■ Exercise A ■
Summarize the student loan passage in two sentences.
■ Exercise B ■
From the student loan passage, extract the text beginning at the words "1. Consider the" and stopping after "be making payments.".

■ Given passage ■
★ ★ ★ ★

1. Consider the “6% Rule.”

It’s a financial dilemma as old as time: Save, or pay down debt? This is especially concerning for recent grads who likely don’t have an emergency fund in place and have student loans to pay off. When it comes to that conundrum, Shannah Compton Game, a certified financial planner and Millennial money strategist, offers her clients the 6% rule as a guide.

“If you have a student loan that’s under 6% interest, you’re better off just paying that off over time and taking the rest of your money and putting it to work – investing it, growing your emergency fund, doing all of those things that are actually going to get you ahead,” she says. But on the other hand, “If you’ve got student loans over 6%, work on paying those puppies off.” Focusing on high-interest loans before you double down on other money goals can dramatically shave off how long you’ll be making payments.

2. Focus on one target at a time.

Whether you get a bonus at work, a stack of Benjamins for your birthday, or just managed to trim some extra money from your monthly budget, try throwing that extra cash towards your student loans. When you go above and beyond the monthly minimum, you’re paying off more of the loan’s principal, which means you’ll pay less over the long run and finish making payments sooner.

Don’t spread your windfall between the loans – you’ll get a bigger boost of motivation if you focus on one loan at a time and see the impact your extra payments are making, says Compton Game. You can either attack the loan with the highest interest first or the one with the smallest balance. “Either method you choose, you’re going to win,” says Compton Game. “You’ll be paying off debt much faster than you would if you’re just throwing payments all around the place.” Once that loan is paid off, take the amount you’ve been allocating each month and apply it toward another loan.

3. Consider refinancing.

★ ★ ★ ★

■ Dataset entries ■
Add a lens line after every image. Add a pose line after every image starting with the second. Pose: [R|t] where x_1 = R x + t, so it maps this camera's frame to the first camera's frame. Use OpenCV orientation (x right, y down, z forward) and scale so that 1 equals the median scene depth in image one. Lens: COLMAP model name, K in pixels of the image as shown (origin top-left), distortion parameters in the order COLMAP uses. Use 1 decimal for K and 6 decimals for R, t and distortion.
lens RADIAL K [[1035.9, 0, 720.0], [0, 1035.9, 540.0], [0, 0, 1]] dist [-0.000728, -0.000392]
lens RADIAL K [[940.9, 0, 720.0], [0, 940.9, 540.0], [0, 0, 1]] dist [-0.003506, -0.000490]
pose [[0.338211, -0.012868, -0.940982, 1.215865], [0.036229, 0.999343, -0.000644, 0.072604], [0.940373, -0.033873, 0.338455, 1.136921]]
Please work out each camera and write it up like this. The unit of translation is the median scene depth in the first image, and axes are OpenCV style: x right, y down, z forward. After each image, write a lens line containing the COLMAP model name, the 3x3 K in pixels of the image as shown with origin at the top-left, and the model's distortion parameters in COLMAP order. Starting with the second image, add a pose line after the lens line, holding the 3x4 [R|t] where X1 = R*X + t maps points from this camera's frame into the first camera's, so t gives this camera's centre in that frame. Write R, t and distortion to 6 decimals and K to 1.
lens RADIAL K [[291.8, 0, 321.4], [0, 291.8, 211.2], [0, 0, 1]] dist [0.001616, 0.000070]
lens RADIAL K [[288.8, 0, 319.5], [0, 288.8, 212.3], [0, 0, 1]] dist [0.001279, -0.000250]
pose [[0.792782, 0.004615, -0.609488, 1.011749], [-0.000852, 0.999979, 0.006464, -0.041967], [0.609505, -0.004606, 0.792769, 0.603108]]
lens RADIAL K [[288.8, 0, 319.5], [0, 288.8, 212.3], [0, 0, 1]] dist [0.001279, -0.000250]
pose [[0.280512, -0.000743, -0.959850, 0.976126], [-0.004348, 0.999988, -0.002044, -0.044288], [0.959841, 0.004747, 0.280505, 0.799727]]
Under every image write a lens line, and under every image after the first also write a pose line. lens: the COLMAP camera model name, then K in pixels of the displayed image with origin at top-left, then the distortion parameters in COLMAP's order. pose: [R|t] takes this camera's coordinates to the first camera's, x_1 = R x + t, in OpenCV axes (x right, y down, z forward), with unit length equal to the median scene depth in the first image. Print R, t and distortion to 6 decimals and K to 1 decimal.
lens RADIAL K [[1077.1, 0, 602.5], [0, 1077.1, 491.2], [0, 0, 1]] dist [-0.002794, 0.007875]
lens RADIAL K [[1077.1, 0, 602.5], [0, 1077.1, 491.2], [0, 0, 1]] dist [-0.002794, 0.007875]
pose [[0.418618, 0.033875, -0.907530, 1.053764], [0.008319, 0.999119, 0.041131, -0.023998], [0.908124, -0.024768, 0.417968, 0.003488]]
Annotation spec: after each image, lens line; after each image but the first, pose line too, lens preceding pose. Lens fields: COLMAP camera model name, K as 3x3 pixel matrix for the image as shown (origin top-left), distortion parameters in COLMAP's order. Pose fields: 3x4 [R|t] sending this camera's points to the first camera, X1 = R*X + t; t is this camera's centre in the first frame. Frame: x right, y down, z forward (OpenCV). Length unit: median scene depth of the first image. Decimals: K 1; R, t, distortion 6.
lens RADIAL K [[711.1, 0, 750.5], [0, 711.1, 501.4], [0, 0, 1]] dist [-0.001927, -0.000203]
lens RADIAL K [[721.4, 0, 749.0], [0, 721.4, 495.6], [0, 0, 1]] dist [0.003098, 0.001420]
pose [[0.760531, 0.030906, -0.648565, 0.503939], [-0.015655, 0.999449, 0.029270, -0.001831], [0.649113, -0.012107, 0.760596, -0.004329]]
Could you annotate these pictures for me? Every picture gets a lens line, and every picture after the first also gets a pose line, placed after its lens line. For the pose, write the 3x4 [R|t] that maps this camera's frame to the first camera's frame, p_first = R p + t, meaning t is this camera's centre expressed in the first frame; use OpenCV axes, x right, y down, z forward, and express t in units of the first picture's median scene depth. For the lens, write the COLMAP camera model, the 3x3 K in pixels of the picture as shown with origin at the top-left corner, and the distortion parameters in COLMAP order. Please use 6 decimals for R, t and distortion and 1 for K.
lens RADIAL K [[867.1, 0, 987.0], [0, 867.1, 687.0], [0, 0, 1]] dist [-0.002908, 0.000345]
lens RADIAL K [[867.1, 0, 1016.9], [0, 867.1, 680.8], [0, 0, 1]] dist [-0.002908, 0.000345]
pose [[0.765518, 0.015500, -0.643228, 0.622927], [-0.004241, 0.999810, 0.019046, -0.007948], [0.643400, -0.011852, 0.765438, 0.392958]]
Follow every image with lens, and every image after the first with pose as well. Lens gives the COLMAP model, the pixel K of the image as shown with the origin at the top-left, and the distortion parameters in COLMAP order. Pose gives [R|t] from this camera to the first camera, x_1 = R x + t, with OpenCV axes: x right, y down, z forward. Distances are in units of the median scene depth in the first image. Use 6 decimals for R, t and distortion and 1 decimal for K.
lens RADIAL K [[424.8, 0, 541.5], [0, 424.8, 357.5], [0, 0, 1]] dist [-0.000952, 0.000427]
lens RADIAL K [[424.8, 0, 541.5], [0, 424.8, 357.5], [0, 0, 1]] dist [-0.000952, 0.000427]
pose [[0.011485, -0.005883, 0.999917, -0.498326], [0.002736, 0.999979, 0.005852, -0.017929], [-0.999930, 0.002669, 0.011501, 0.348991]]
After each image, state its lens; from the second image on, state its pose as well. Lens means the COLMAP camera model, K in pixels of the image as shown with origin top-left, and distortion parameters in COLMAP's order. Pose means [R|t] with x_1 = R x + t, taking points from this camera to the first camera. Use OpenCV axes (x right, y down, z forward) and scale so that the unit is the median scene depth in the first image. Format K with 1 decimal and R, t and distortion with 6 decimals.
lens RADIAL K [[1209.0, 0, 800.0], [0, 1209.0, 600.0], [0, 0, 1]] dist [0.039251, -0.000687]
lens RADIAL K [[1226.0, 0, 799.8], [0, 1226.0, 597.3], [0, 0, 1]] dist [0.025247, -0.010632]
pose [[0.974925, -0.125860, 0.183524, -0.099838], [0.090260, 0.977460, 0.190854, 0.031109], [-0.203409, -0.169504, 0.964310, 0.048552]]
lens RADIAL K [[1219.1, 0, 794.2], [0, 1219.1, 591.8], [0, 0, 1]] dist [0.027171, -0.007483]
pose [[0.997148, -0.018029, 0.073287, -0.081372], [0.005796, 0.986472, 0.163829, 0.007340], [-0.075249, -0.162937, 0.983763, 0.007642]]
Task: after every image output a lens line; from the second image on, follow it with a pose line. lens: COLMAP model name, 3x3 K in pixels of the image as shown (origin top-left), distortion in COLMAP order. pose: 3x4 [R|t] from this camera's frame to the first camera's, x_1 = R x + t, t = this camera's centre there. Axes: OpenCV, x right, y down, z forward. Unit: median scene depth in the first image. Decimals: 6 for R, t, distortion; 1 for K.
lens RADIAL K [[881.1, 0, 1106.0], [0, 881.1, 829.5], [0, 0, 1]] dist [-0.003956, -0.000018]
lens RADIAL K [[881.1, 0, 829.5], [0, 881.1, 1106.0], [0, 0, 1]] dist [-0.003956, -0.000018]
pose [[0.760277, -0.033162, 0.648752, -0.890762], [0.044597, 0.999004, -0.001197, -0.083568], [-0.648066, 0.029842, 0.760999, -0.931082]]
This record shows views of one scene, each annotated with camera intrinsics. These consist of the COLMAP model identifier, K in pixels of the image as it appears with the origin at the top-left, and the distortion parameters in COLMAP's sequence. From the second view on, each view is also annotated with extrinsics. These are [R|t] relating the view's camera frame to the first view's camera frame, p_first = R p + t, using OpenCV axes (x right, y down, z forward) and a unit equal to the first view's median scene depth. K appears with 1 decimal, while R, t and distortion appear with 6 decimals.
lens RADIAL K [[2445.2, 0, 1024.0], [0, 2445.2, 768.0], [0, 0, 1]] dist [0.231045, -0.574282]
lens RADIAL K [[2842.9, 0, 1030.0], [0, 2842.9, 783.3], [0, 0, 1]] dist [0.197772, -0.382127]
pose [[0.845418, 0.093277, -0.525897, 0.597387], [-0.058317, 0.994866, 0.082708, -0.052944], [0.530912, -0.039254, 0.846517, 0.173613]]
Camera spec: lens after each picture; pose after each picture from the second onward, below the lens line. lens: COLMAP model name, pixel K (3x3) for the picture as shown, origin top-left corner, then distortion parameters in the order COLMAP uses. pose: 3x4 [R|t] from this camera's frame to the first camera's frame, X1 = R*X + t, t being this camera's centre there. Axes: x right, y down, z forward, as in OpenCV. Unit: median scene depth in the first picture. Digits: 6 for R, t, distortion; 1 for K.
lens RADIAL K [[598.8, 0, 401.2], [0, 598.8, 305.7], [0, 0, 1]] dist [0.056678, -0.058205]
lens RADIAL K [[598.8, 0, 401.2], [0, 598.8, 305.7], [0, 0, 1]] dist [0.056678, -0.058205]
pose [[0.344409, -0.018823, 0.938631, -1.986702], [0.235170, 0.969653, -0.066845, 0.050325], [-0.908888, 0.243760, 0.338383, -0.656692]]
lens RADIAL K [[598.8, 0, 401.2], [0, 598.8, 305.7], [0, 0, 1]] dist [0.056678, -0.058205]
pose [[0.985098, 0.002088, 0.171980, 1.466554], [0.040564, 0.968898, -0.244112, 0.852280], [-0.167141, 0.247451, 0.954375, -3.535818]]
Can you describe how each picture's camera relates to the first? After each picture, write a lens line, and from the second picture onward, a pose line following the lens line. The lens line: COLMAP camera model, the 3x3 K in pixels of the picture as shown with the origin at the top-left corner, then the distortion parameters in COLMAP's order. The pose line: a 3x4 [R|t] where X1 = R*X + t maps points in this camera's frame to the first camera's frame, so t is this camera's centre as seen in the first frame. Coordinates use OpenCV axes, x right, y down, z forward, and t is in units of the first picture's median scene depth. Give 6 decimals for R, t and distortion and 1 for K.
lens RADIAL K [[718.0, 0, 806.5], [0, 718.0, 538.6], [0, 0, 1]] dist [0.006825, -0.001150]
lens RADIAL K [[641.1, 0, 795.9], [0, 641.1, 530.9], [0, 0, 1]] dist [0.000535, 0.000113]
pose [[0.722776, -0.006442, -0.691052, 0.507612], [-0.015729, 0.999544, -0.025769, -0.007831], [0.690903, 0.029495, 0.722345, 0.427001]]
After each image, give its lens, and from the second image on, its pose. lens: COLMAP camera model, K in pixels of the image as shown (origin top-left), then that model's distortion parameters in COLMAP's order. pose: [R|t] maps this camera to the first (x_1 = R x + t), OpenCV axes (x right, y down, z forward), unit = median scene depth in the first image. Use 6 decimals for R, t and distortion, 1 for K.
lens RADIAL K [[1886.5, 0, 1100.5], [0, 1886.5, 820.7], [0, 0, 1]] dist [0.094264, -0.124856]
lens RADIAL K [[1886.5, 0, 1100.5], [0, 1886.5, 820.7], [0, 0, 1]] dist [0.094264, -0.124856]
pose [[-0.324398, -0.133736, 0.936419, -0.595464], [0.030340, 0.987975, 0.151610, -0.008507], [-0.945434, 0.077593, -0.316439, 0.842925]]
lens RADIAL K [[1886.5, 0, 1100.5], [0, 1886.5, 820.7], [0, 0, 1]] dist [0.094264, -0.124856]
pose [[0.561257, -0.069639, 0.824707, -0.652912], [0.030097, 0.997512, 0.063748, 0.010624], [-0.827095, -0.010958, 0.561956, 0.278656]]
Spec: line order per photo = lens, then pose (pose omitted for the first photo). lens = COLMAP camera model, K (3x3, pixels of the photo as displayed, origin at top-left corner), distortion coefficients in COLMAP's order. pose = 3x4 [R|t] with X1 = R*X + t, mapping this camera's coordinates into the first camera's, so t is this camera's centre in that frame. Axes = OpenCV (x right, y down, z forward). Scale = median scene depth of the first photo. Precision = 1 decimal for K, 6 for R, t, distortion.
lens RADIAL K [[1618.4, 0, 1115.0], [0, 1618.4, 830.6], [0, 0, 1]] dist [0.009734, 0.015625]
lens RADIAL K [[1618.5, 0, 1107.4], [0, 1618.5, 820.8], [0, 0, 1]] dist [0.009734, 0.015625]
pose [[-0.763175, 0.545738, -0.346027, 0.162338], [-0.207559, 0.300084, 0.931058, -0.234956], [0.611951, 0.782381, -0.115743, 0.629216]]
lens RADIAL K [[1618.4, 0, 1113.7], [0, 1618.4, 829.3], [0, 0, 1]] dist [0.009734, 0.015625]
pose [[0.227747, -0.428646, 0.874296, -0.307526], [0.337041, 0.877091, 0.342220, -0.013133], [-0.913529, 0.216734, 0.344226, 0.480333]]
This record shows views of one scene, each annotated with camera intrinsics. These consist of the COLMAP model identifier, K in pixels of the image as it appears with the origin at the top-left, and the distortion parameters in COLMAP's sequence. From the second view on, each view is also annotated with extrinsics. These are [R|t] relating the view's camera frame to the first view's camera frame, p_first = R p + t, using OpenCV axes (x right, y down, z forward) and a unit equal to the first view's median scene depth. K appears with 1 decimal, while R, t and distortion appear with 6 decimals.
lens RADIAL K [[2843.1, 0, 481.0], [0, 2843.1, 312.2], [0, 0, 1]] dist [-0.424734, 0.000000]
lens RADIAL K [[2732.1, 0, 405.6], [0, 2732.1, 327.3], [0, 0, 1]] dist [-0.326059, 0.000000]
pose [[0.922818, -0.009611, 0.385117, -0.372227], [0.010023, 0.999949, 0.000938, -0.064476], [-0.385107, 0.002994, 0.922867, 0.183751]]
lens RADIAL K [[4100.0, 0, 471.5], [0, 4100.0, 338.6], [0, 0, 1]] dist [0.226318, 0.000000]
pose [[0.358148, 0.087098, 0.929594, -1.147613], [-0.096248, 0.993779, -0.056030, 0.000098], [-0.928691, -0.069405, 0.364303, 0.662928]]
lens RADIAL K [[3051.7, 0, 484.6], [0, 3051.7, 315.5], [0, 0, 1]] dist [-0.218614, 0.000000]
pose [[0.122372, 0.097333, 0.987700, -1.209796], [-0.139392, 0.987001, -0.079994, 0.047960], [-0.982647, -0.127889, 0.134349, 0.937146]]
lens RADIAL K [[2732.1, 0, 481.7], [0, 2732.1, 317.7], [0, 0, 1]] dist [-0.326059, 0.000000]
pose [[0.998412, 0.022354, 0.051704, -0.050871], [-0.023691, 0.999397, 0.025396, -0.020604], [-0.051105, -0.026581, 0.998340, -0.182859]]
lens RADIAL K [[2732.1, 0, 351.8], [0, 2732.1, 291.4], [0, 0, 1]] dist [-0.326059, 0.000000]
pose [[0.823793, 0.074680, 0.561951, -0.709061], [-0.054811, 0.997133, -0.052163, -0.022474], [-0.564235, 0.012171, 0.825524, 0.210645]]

★ ★ ★ ★

■ Problem solution A ■
Certified financial planner Shannah Compton Game suggests paying off student loans under 6% interest over time while investing and growing an emergency fund, but paying off loans over 6% first. She also advises putting extra cash toward one loan at a time, either the one with the highest interest or the one with the smallest balance, and then applying that monthly amount to another loan once the first is paid off.

■ Problem solution B ■
1. Consider the “6% Rule.”

It’s a financial dilemma as old as time: Save, or pay down debt? This is especially concerning for recent grads who likely don’t have an emergency fund in place and have student loans to pay off. When it comes to that conundrum, Shannah Compton Game, a certified financial planner and Millennial money strategist, offers her clients the 6% rule as a guide.

“If you have a student loan that’s under 6% interest, you’re better off just paying that off over time and taking the rest of your money and putting it to work – investing it, growing your emergency fund, doing all of those things that are actually going to get you ahead,” she says. But on the other hand, “If you’ve got student loans over 6%, work on paying those puppies off.” Focusing on high-interest loans before you double down on other money goals can dramatically shave off how long you’ll be making payments.